Suspira y sale del baño dejando caer la toalla que llevaba ajustada a la cintura. Abre el primer cajón de la cómoda y saca una muda limpia que se pone con rapidez, solo faltaba que se asomara su madre a ver si se encontraba despierto y le pillara desnudo….su madre, o su hermano…

Regresa al baño y enchufando el secador comienza a secarse el pelo sin prisas, tenía más de una hora antes de que la casa despertara. Lleva 10 minutos cuando siente que la puerta de su habitación se abre y se gira poniéndose tenso.
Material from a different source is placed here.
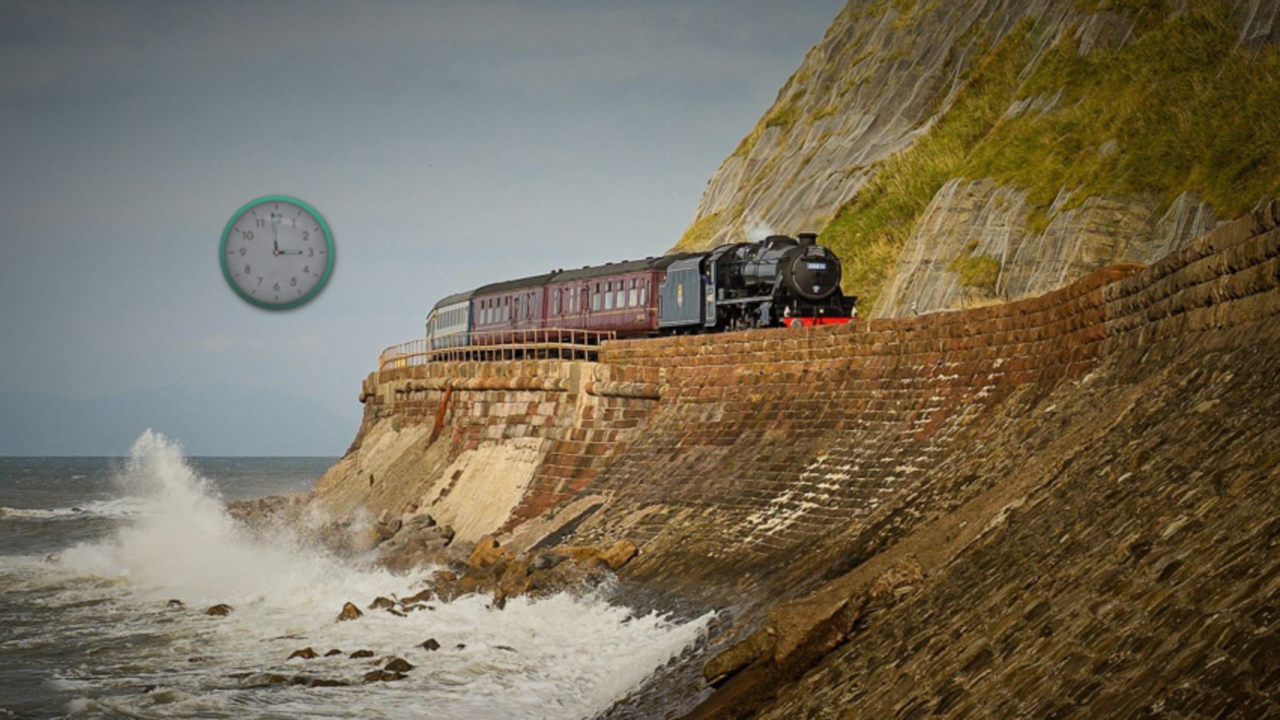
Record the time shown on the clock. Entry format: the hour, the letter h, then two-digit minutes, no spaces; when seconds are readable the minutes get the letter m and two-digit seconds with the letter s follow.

No tenía fuerzas para enfrentarse a su hermano en esos momentos…

Pero como ya pensara antes, suspira aliviado al ver entrar a su madre, que se queda en la puerta del baño viendo como se secaba y alisaba el pelo.

-Me imaginaba que te levantarías temprano-le dice sonriendo.
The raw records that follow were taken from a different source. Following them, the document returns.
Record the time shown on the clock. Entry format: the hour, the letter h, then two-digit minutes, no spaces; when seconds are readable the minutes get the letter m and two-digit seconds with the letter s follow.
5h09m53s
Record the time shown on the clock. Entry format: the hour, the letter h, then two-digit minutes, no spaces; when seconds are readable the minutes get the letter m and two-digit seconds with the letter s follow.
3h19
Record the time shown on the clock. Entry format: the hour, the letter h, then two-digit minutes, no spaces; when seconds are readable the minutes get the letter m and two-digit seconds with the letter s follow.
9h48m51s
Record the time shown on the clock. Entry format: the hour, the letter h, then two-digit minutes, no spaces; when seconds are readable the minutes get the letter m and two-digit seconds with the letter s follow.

-No he podido dormir nada en toda la noche-le confiesa.

-Es lógico, cariño-dice Simone entrando en el baño del todo.

Desconecta el secador y dejándolo sobre el lavabo se vuelve para recibir el abrazo de su madre, tan necesitado en esos momentos.

-Todo va a salir bien-consuela Simone besando el pelo a su hijo pequeño-No hay nada que temer. Esa chica pagará por todo el daño causado.

Bill solo puede asentir contra el pecho de su madre. Cierra los ojos gimiendo al sentir como le frota la desnuda espalda mientras piensa en sus palabras. Esa chica les había hecho mucho daño, si no fuera por ella él estría en esos momentos con su hermano, como si nada hubiera pasado.

Aunque fue culpa suya. La eligió de entre todas para subirla al escenario y cantar con él, y con esa elección comenzó el principio del fin. Gracia a ella, se estaba cuestionando el amor de su hermano, y de de la única persona que le ayudó cuando más lo necesitaba, que le hizo sentirse bien cuando estaba a punto de desfallecer.

-¿Mejor?-pregunta Simone al cabo de unos minutos.

-Si-susurra sin soltarla.

Tenía miedo de que el juicio no saliera bien, y ese fuera el último abrazo que recibiera de su madre. Quiere prolongarlo todo el tiempo posible, para poder recordarlo con los ojos cerrados cuando lo necesitara.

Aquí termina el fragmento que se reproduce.